IP captioned telephone service provider Hamilton Relay backed Telecom Relay Service Fund administrator Rolka Loube's proposed per-minute compensation formulas for the multistate average rate structure, in comments posted Wednesday in FCC docket 03-123 (see 2205160065). Hamilton asked that the current IP CTS rate be extended until either June 30, 2023, or when the FCC adopts a rate "based on a sustainable, long-term rate methodology." It also asked the commission to refresh the record on a "long-term IP CTS rate methodology."
Inteliquent's challenge to the FCC's 8YY access reform order "rests upon weak data and an outdated approach to price regulation," wrote U.S. Court of Appeals for District of Columbia Circuit Judge Douglas Ginsburg in an order Friday denying its petition in case 20-1471 (see 2111010049). Ginsburg said Inteliquent failed to show the rate cap was "below cost for itself or for any other provider," noting that USTeleccom's suggested cap was "reasonable and would not set prices below providers’ costs." The "decision to uphold the FCC’s order on 8YY access charges is a big win in support of the commission’s continued efforts to rationally reform the intercarrier compensation system and eliminate wasteful arbitrage schemes," said USTelecom Senior Vice President-Policy and Advocacy Patrick Halley. An attorney for Inteliquent declined to comment.

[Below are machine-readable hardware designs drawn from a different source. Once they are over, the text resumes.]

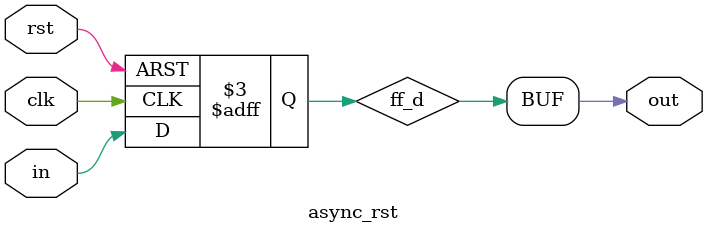
<source format=v>
module async_rst (
	input in,
	input clk,
	input rst,
	output out
);

	reg ff_d;

	always @(posedge clk, negedge rst) begin
		if (!rst) begin
			ff_d <= 1'b0;
		end
		else begin
			ff_d <= in;
		end
	end

	assign out = ff_d;

endmodule

</source>
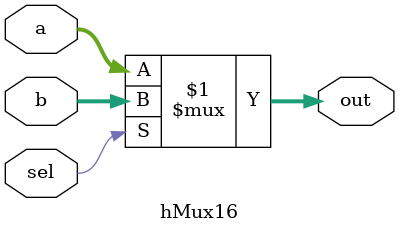
<source format=v>

`ifndef _h_mux16_
`define _h_mux16_

`timescale 1ns / 1ps
module hMux16(
    input [15:0] a,
    input [15:0] b,
    input sel,
    output [15:0] out
    );
	
	assign out = sel ? b : a;

endmodule

`endif
</source>
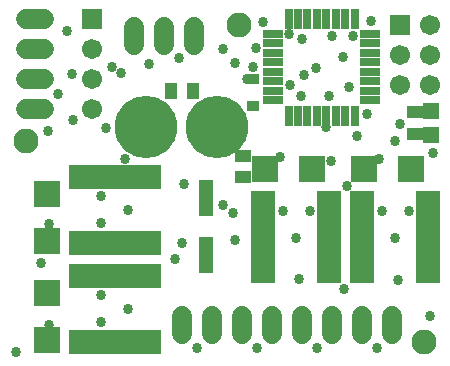
<source format=gts>
G75*
%MOIN*%
%OFA0B0*%
%FSLAX25Y25*%
%IPPOS*%
%LPD*%
%AMOC8*
5,1,8,0,0,1.08239X$1,22.5*
%
%ADD10C,0.08300*%
%ADD11R,0.08674X0.08674*%
%ADD12C,0.06700*%
%ADD13R,0.06700X0.06700*%
%ADD14C,0.06737*%
%ADD15R,0.02800X0.06600*%
%ADD16R,0.06600X0.02800*%
%ADD17R,0.30800X0.07900*%
%ADD18R,0.07900X0.30800*%
%ADD19R,0.03950X0.05524*%
%ADD20R,0.05524X0.03950*%
%ADD21R,0.04737X0.12414*%
%ADD22R,0.05524X0.05524*%
%ADD23R,0.04068X0.03280*%
%ADD24C,0.20800*%
%ADD25C,0.03400*%
D10*
X0020000Y0084300D03*
X0091000Y0123000D03*
X0152500Y0017500D03*
D11*
X0148374Y0075000D03*
X0132626Y0075000D03*
X0115374Y0075000D03*
X0099626Y0075000D03*
X0027000Y0066874D03*
X0027000Y0051126D03*
X0027000Y0033874D03*
X0027000Y0018126D03*
D12*
X0042000Y0095000D03*
X0042000Y0105000D03*
X0042000Y0115000D03*
X0144500Y0113000D03*
X0144500Y0103000D03*
X0154500Y0103000D03*
X0154500Y0113000D03*
X0154500Y0123000D03*
D13*
X0144500Y0123000D03*
X0042000Y0125000D03*
D14*
X0056000Y0122269D02*
X0056000Y0116331D01*
X0066000Y0116331D02*
X0066000Y0122269D01*
X0076000Y0122269D02*
X0076000Y0116331D01*
X0025969Y0115000D02*
X0020031Y0115000D01*
X0020031Y0105000D02*
X0025969Y0105000D01*
X0025969Y0095000D02*
X0020031Y0095000D01*
X0020031Y0125000D02*
X0025969Y0125000D01*
X0072000Y0025969D02*
X0072000Y0020031D01*
X0082000Y0020031D02*
X0082000Y0025969D01*
X0092000Y0025969D02*
X0092000Y0020031D01*
X0102000Y0020031D02*
X0102000Y0025969D01*
X0112000Y0025969D02*
X0112000Y0020031D01*
X0122000Y0020031D02*
X0122000Y0025969D01*
X0132000Y0025969D02*
X0132000Y0020031D01*
X0142000Y0020031D02*
X0142000Y0025969D01*
D15*
X0129500Y0092800D03*
X0126400Y0092800D03*
X0123200Y0092800D03*
X0120100Y0092800D03*
X0116900Y0092800D03*
X0113800Y0092800D03*
X0110600Y0092800D03*
X0107500Y0092800D03*
X0107500Y0125200D03*
X0110600Y0125200D03*
X0113800Y0125200D03*
X0116900Y0125200D03*
X0120100Y0125200D03*
X0123200Y0125200D03*
X0126400Y0125200D03*
X0129500Y0125200D03*
D16*
X0134700Y0120000D03*
X0134700Y0116900D03*
X0134700Y0113700D03*
X0134700Y0110600D03*
X0134700Y0107400D03*
X0134700Y0104300D03*
X0134700Y0101100D03*
X0134700Y0098000D03*
X0102300Y0098000D03*
X0102300Y0101100D03*
X0102300Y0104300D03*
X0102300Y0107400D03*
X0102300Y0110600D03*
X0102300Y0113700D03*
X0102300Y0116900D03*
X0102300Y0120000D03*
D17*
X0049500Y0072500D03*
X0049500Y0050500D03*
X0049500Y0039500D03*
X0049500Y0017500D03*
D18*
X0099000Y0052500D03*
X0121000Y0052500D03*
X0132000Y0052500D03*
X0154000Y0052500D03*
D19*
X0075543Y0101000D03*
X0068457Y0101000D03*
D20*
X0092400Y0079343D03*
X0092400Y0072257D03*
X0149500Y0086857D03*
X0149500Y0093943D03*
D21*
X0080000Y0065449D03*
X0080000Y0046551D03*
D22*
X0155100Y0086266D03*
X0155100Y0094534D03*
D23*
X0095500Y0095972D03*
X0095500Y0105028D03*
D24*
X0083500Y0089000D03*
X0060000Y0089000D03*
D25*
X0016600Y0014000D03*
X0027500Y0023000D03*
X0045000Y0024000D03*
X0045000Y0033000D03*
X0054000Y0028500D03*
X0054200Y0038500D03*
X0069500Y0045000D03*
X0072000Y0050500D03*
X0085500Y0063000D03*
X0089000Y0060500D03*
X0089500Y0051500D03*
X0105500Y0061000D03*
X0110000Y0052000D03*
X0114500Y0061000D03*
X0120000Y0051500D03*
X0111000Y0038500D03*
X0126100Y0035100D03*
X0144000Y0038000D03*
X0143000Y0052000D03*
X0138500Y0061000D03*
X0147500Y0061000D03*
X0153000Y0051500D03*
X0154500Y0026000D03*
X0137000Y0015500D03*
X0117000Y0015500D03*
X0097000Y0015500D03*
X0077000Y0015500D03*
X0045000Y0057000D03*
X0045000Y0066000D03*
X0054000Y0061500D03*
X0054500Y0071500D03*
X0053000Y0078500D03*
X0046600Y0088800D03*
X0035500Y0091500D03*
X0030500Y0100000D03*
X0035300Y0106600D03*
X0048500Y0109200D03*
X0051500Y0107000D03*
X0060900Y0110000D03*
X0071000Y0112000D03*
X0085500Y0115000D03*
X0089500Y0110500D03*
X0095500Y0109000D03*
X0093500Y0105000D03*
X0096500Y0115500D03*
X0099000Y0124000D03*
X0107500Y0120000D03*
X0112000Y0118500D03*
X0116600Y0108600D03*
X0112500Y0106500D03*
X0108000Y0103000D03*
X0111500Y0099500D03*
X0120100Y0089000D03*
X0121000Y0099500D03*
X0127500Y0102500D03*
X0133500Y0093500D03*
X0130300Y0086000D03*
X0137500Y0078500D03*
X0142957Y0084500D03*
X0144700Y0090100D03*
X0155500Y0080500D03*
X0127000Y0069500D03*
X0121700Y0077700D03*
X0104500Y0079000D03*
X0125800Y0112500D03*
X0129100Y0119300D03*
X0122000Y0119500D03*
X0135000Y0124500D03*
X0072500Y0070000D03*
X0033700Y0120900D03*
X0027200Y0087700D03*
X0027500Y0056600D03*
X0025100Y0043600D03*
M02*

</source>
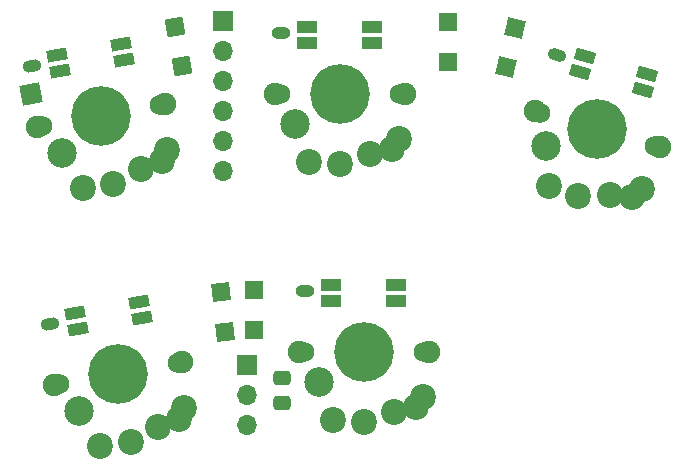
<source format=gbr>
%TF.GenerationSoftware,KiCad,Pcbnew,(6.99.0-4085-g6c752680d7)*%
%TF.CreationDate,2022-11-14T17:07:19+08:00*%
%TF.ProjectId,flex,666c6578-2e6b-4696-9361-645f70636258,rev?*%
%TF.SameCoordinates,Original*%
%TF.FileFunction,Soldermask,Top*%
%TF.FilePolarity,Negative*%
%FSLAX46Y46*%
G04 Gerber Fmt 4.6, Leading zero omitted, Abs format (unit mm)*
G04 Created by KiCad (PCBNEW (6.99.0-4085-g6c752680d7)) date 2022-11-14 17:07:19*
%MOMM*%
%LPD*%
G01*
G04 APERTURE LIST*
G04 Aperture macros list*
%AMRoundRect*
0 Rectangle with rounded corners*
0 $1 Rounding radius*
0 $2 $3 $4 $5 $6 $7 $8 $9 X,Y pos of 4 corners*
0 Add a 4 corners polygon primitive as box body*
4,1,4,$2,$3,$4,$5,$6,$7,$8,$9,$2,$3,0*
0 Add four circle primitives for the rounded corners*
1,1,$1+$1,$2,$3*
1,1,$1+$1,$4,$5*
1,1,$1+$1,$6,$7*
1,1,$1+$1,$8,$9*
0 Add four rect primitives between the rounded corners*
20,1,$1+$1,$2,$3,$4,$5,0*
20,1,$1+$1,$4,$5,$6,$7,0*
20,1,$1+$1,$6,$7,$8,$9,0*
20,1,$1+$1,$8,$9,$2,$3,0*%
%AMHorizOval*
0 Thick line with rounded ends*
0 $1 width*
0 $2 $3 position (X,Y) of the first rounded end (center of the circle)*
0 $4 $5 position (X,Y) of the second rounded end (center of the circle)*
0 Add line between two ends*
20,1,$1,$2,$3,$4,$5,0*
0 Add two circle primitives to create the rounded ends*
1,1,$1,$2,$3*
1,1,$1,$4,$5*%
%AMRotRect*
0 Rectangle, with rotation*
0 The origin of the aperture is its center*
0 $1 length*
0 $2 width*
0 $3 Rotation angle, in degrees counterclockwise*
0 Add horizontal line*
21,1,$1,$2,0,0,$3*%
G04 Aperture macros list end*
%ADD10R,1.700000X1.700000*%
%ADD11O,1.700000X1.700000*%
%ADD12R,1.524000X1.524000*%
%ADD13R,1.700000X1.000000*%
%ADD14RotRect,1.524000X1.524000X276.000000*%
%ADD15C,1.900000*%
%ADD16C,1.750000*%
%ADD17HorizOval,1.000000X0.295442X0.052094X-0.295442X-0.052094X0*%
%ADD18C,5.050000*%
%ADD19C,2.500000*%
%ADD20C,2.200000*%
%ADD21RoundRect,0.250000X-0.475000X0.337500X-0.475000X-0.337500X0.475000X-0.337500X0.475000X0.337500X0*%
%ADD22RotRect,1.524000X1.524000X280.000000*%
%ADD23O,1.600000X1.000000*%
%ADD24HorizOval,1.000000X0.288379X-0.082691X-0.288379X0.082691X0*%
%ADD25RotRect,1.700000X1.000000X190.000000*%
%ADD26RotRect,1.700000X1.000000X10.000000*%
%ADD27RotRect,1.700000X1.000000X164.000000*%
%ADD28RotRect,1.700000X1.700000X11.000000*%
%ADD29RotRect,1.524000X1.524000X257.000000*%
G04 APERTURE END LIST*
D10*
%TO.C,J2*%
X84959213Y-98494082D03*
D11*
X84959213Y-101034082D03*
X84959213Y-103574082D03*
%TD*%
D12*
%TO.C,D1*%
X85598034Y-92130937D03*
X85598034Y-95530937D03*
%TD*%
D13*
%TO.C,D4*%
X97616014Y-93052480D03*
X92116014Y-93052480D03*
X92116014Y-91652480D03*
X97616014Y-91652480D03*
%TD*%
%TO.C,D10*%
X90084020Y-69808480D03*
X95584020Y-69808480D03*
X95584020Y-71208480D03*
X90084020Y-71208480D03*
%TD*%
D14*
%TO.C,D9*%
X82766438Y-92261133D03*
X83121835Y-95642508D03*
%TD*%
D15*
%TO.C,SW9*%
X68672382Y-100136342D03*
D16*
X69086002Y-100063410D03*
D17*
X68270497Y-94977757D03*
D18*
X74088825Y-99181277D03*
D16*
X79091648Y-98299144D03*
D15*
X79505268Y-98226212D03*
D19*
X70777774Y-102344288D03*
D20*
X72526802Y-105295407D03*
X75113349Y-104991643D03*
X77472369Y-103743034D03*
X79238126Y-103045821D03*
X79672727Y-102055306D03*
%TD*%
D21*
%TO.C,C1*%
X87943072Y-99566558D03*
X87943072Y-101641558D03*
%TD*%
D22*
%TO.C,D5*%
X78902781Y-69814117D03*
X79493185Y-73162463D03*
%TD*%
D15*
%TO.C,SW19*%
X87334019Y-75508476D03*
D16*
X87754019Y-75508476D03*
D23*
X87834018Y-70358475D03*
D18*
X92834019Y-75508476D03*
D16*
X97914019Y-75508476D03*
D15*
X98334019Y-75508476D03*
D19*
X89024019Y-78048476D03*
D20*
X90234019Y-81258476D03*
X92834019Y-81408476D03*
X95374019Y-80588476D03*
X97234019Y-80208476D03*
X97834019Y-79308476D03*
%TD*%
D15*
%TO.C,SW14*%
X109340287Y-76989670D03*
D16*
X109744017Y-77105437D03*
D24*
X111240449Y-72176989D03*
D18*
X114627226Y-78505675D03*
D16*
X119510435Y-79905913D03*
D15*
X119914165Y-80021680D03*
D19*
X110264700Y-79897101D03*
D20*
X110543031Y-83316273D03*
X113000966Y-84177119D03*
X115668593Y-84089003D03*
X117561282Y-84236409D03*
X118386113Y-83536656D03*
%TD*%
D25*
%TO.C,D12*%
X68917600Y-72201393D03*
X74334043Y-71246328D03*
X74577150Y-72625059D03*
X69160707Y-73580124D03*
%TD*%
D26*
%TO.C,D2*%
X76050349Y-94469069D03*
X70633906Y-95424134D03*
X70390799Y-94045403D03*
X75807242Y-93090338D03*
%TD*%
D10*
%TO.C,J1*%
X82978828Y-69310873D03*
D11*
X82978828Y-71850873D03*
X82978828Y-74390873D03*
X82978828Y-76930873D03*
X82978828Y-79470873D03*
X82978828Y-82010873D03*
%TD*%
D15*
%TO.C,SW1*%
X89366022Y-97352476D03*
D16*
X89786022Y-97352476D03*
D23*
X89866021Y-92202475D03*
D18*
X94866022Y-97352476D03*
D16*
X99946022Y-97352476D03*
D15*
X100366022Y-97352476D03*
D19*
X91056022Y-99892476D03*
D20*
X92266022Y-103102476D03*
X94866022Y-103252476D03*
X97406022Y-102432476D03*
X99266022Y-102052476D03*
X99866022Y-101152476D03*
%TD*%
D12*
%TO.C,D19*%
X102006530Y-69436855D03*
X102006530Y-72836855D03*
%TD*%
D27*
%TO.C,D7*%
X113562085Y-72268792D03*
X118849025Y-73784798D03*
X118463133Y-75130564D03*
X113176193Y-73614558D03*
%TD*%
D15*
%TO.C,SW5*%
X67199186Y-78292338D03*
D16*
X67612806Y-78219406D03*
D17*
X66797301Y-73133753D03*
D18*
X72615629Y-77337273D03*
D16*
X77618452Y-76455140D03*
D15*
X78032072Y-76382208D03*
D19*
X69304578Y-80500284D03*
D20*
X71053606Y-83451403D03*
X73640153Y-83147639D03*
X75999173Y-81899030D03*
X77764930Y-81201817D03*
X78199531Y-80211302D03*
%TD*%
D28*
%TO.C,J3*%
X66648412Y-75536199D03*
%TD*%
D29*
%TO.C,D14*%
X107650117Y-69909034D03*
X106885283Y-73221892D03*
%TD*%
M02*

</source>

The National Tribal Telecommunications Association and WTA backed NTCA's request to waive FCC rules regarding the affordable connectivity program's uniform 30-day non-usage tracking requirement for small providers offering fully subsidized plans to households on tribal lands. It's "expensive for small service providers on a per-customer basis, and discourages small provider participation," said WTA, in comments posted Friday in docket 21-450 (see 2205180062). The rule may also harm consumers who were "away from their homes for extended periods" due to "innocent and legitimate causes," the group said. NTTA said its members' ability to track usage this way "does not currently exist outside of a labor-intensive, manual process." It supported a "billing month basis" instead. NTTA also backed delaying the rule's implementation until Sept. 15.
The FCC is ready to authorize 88 winning bids from Cyber Broadband North Texas Fiber in its latest round of the Rural Digital Opportunity Phase I auction, said a public notice listed in Thursday's Daily Digest (see 2205030052). Letters of credit and bankruptcy code opinion letters are due by June 9 at 6 p.m. EDT. Cyber Broadband received a waiver of the June 7, 2021, deadline to obtain eligible telecom carrier designation. The FCC also identified Farmers Mutual Cooperative Telco, GigaBeam Networks, Newport Utilities, Terral Telco, Trailwave Fiber and Windstream with bids in default.